What is the most highly cited paper in the scientific literature? Chances are slim that most researchers know the answer. It turns out to be a 1951 publication in the Journal of Biological Chemistry describing an assay to determine the amount of protein in a solution1. That has been cited more than 350,000 times in the Web of Science (WoS), a database that includes 98 million papers dating back to 1900.
In fact, many papers on biological laboratory techniques dominate the list of the most highly cited papers of all time, according to data provided to Nature by the US firm Clarivate, which owns the WoS. The top-100 list also includes papers on artificial intelligence (AI), research software and statistical methods.
The most-cited papers of the twenty-first century
The current list is an update of one that Nature published in 2014, which was topped by tools used in cell and molecular biology from the 1950s and 1970s (see Nature 514, 550–553; 2014). About half of the papers in that top 100 have now changed as citations to newer papers have soared. In 2014, it took about 12,000 citations to make the top-100 list; now, more than 30,000 citations are required. (This refers to citations from papers in the WoS ‘Core Collection’, used here to allow comparison with 2014.)
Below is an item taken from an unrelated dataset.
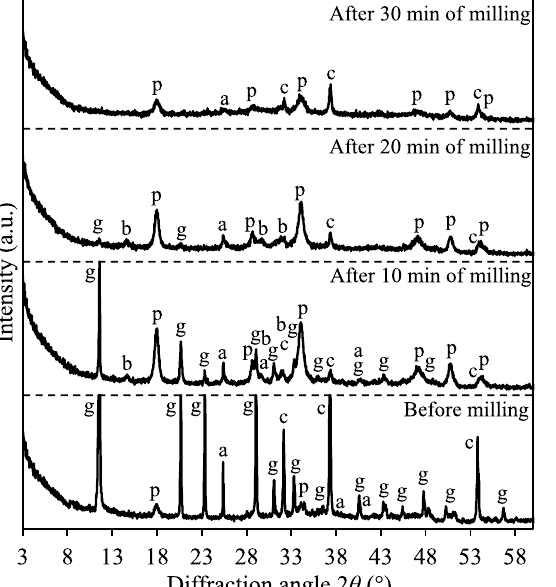
Figure 1. XRD patterns of the initial mixture at the different stages of mechanochemical treatment. The X-rays with a wavelength of 1.5406 Å (CuKα radiation) were used. Indexes: g – gypsum, p – portlandite, c – calcium oxide, a – anhydrite, b – bassanite.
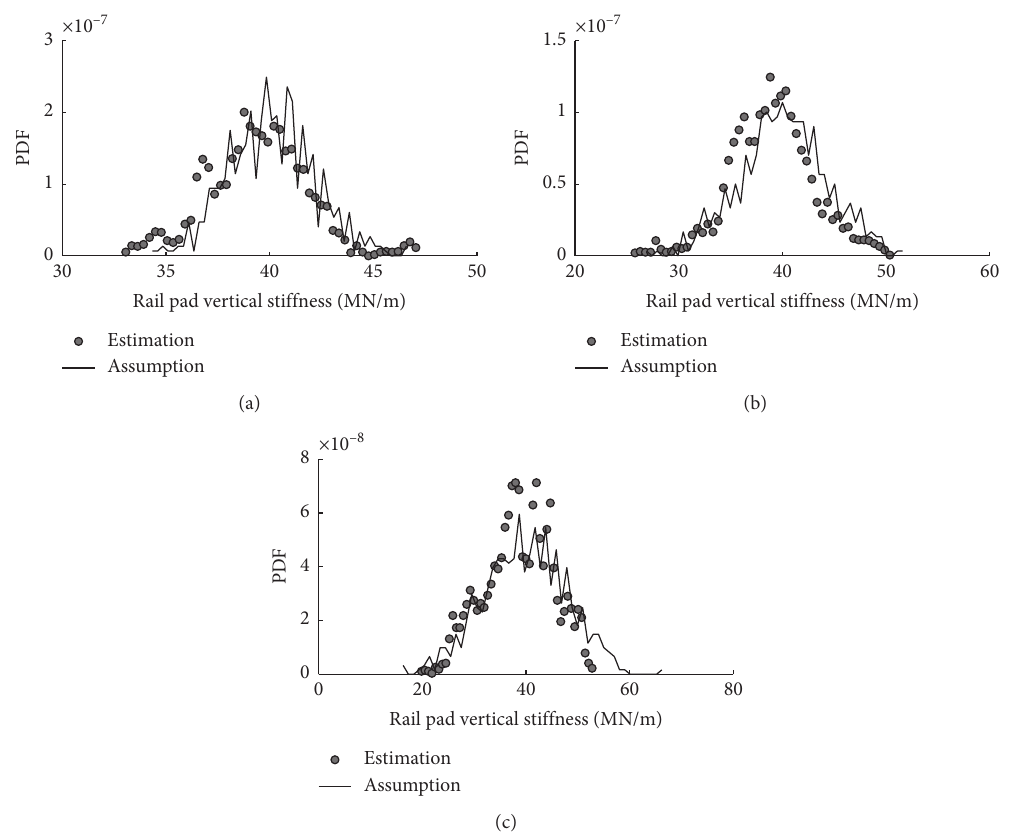
Figure 15: Comparisons between estimation and measurement estimated by the wheel-rail vertical forces. (a) CV � 0.05; (b) CV � 0.10; (c) CV � Figure 13 plots the time-domain responses of rail vertical set of excitations (parametric and irregularity), which has displacement with CV � 0.2, from which one can observe properly covered the responses Z ( t | Ω ) and Z ( t | X ) . that the rail vertical displacement changes significantly against time once with the longitudinal inhomogeneity of vertical stiffness of rail pads, that is, Z ( t | Ω ) versus Z ( t | X ) . ) , is the result of a The response assemblage, that is, Z ( t | M X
Nature’s news team also analysed records from two large research databases — Dimensions and OpenAlex — because their public-facing versions allow analyses back to 1900. These give slightly different rankings and greater citation counts, but generally feature similar papers. (Full details of the top-100 lists, including an analysis of median rankings across three databases, are in the Supplementary information.)
All of the lists are still headed by the 1951 paper. But a paper2 by Microsoft researchers from a 2015 conference on AI is already ranked fifth, when median rankings are analysed across three databases (or seventh in the WoS alone; see ‘Top ten cited papers’).
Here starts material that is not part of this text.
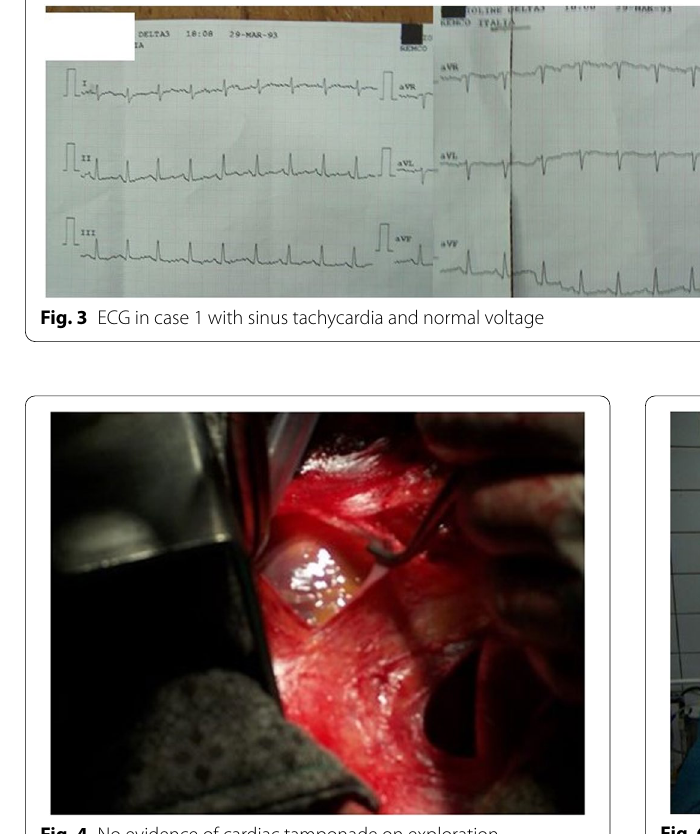
Fig. 4 No evidence of cardiac tamponade on exploration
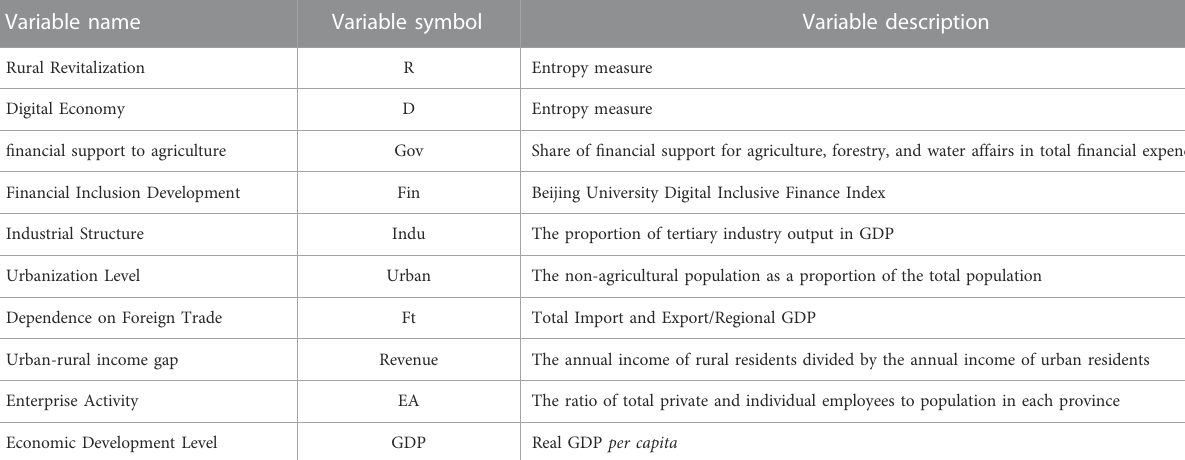
TABLE 5 Variable description.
Overall, 16 papers from the twenty-first century now make it into the all-time top 50, although they have had much less time than older papers to garner citations. Software descriptions and computer-aided findings have made notable rises in the ranking. (Bibliometricians point out that citations should be corrected for a paper’s year of publication and research field to make fair comparisons between disparate works.)
Rising annual volumes of research papers — meaning more references each year — and the greater visibility of that research online and on social media might explain how some modern papers have shot up the charts, says Paul Wouters, a retired scientometrics researcher at Leiden University in the Netherlands.
Science’s golden oldies: the decades-old research papers still heavily cited today
Another surprising trend is that some works from the 1980s and 1990s in density functional theory (DFT), an approximation that makes it easier to model the behaviour of electrons in materials, are gaining citations at an accelerating rate. They are among the most frequently referenced works in recent papers: three DFT articles are now in the all-time top ten. (For more on this trend, see ‘Science’s golden oldies: the decades-old research papers still heavily cited today’.)
The late US biochemist Oliver Lowry, who was lead author of the top-cited 1951 paper, was puzzled by its success. “Although I really know it is not a great paper … I secretly get a kick out of the response,” he wrote in 1977.
“It surprised me a bit that Lowry is still number one,” says Wouters. That methods paper has become a kind of symbolic citation, he says: a standardized reference that, for poorly understood cultural reasons, became a norm to acknowledge in particular fields.
But if the Microsoft work or the top-rated DFT paper continue their current vertiginous increase in citations, then they could overtake the Lowry paper before 2030, according to Nature’s analysis of trends from the OpenAlex database.